If you look at the deed to your property, you can find a description of your land. This can include a description of your property boundaries based on natural landmarks or manmade landmarks. Some deeds include precise measurements that you can use to measure your plot.
For more exact measurements of your property and property lines, you’ll have to hire a surveyor. Professional surveyors can tell you exactly where your property ends and your neighbor’s property begins and can even leave markers to indicate the property lines. This can be helpful if you’re about to start a project and want to avoid infringing on your neighbor’s real estate.
What is the difference between encroachment and easement?
Encroachment is a situation where someone knowingly or unknowingly builds on or uses another person’s real estate.

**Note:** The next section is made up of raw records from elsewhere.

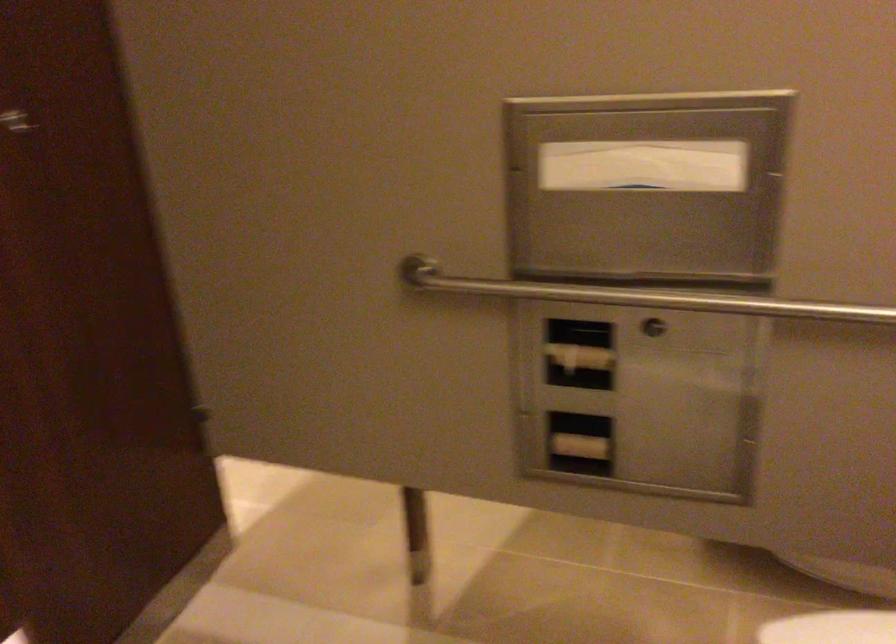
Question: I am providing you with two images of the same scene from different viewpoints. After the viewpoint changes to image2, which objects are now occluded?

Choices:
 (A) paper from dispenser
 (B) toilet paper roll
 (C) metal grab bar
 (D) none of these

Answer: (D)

An easement is when two parties agree to the use of real estate that one of the parties owns. Easements can cover the use of specific property, such as when a property owner allows their neighbor to use their extra-wide driveway. They can also cover non-specific use, such as providing a right of way. For example, a property owner may grant an easement to allow a neighbor to walk through the property owner’s yard to reach a public park.
What is the difference between encroachment and encumbrance?
An encumbrance is a burden or impediment on a property that reduces its value. This can include a number of things, such as a lien, unpaid property taxes, or an easement that the property owner agreed to that allows others to make use of the property owner’s land.
Deed restrictions — limits on the use of a plot of real estate — are another form of encumbrance. Encroachment is a type of encumbrance because it can impact a property owner’s ability to use their land and can impact the value of that land.
What is the difference between encroachment and right of ingress or egress?
A right of ingress or right of egress describes the legal right for a property owner to be able to enter or exit their property.
Consider this scenario. Jim owns a piece of real estate that is surrounded on all sides by property that is owned by other people. There is no way for Jim to travel from public lands, such as a road, to his property without crossing through someone else’s private property. Similarly, there is no way to exit his property without crossing another person’s land.
This can occur when a property owner divides a large plot of land into multiple subplots, leaving a separate plot in the middle.
A right of ingress or egress gives the property owner with no public route to their property a way to reach it without trespassing on others’ private property. This is typically done with an easement of some sort, such as an easement allowing him to use a shared driveway.
Typically, rights of ingress and egress are included on a property deed, which means that the person taking advantage of these rights does not need to renegotiate the right every time their neighbor sells their plot of land.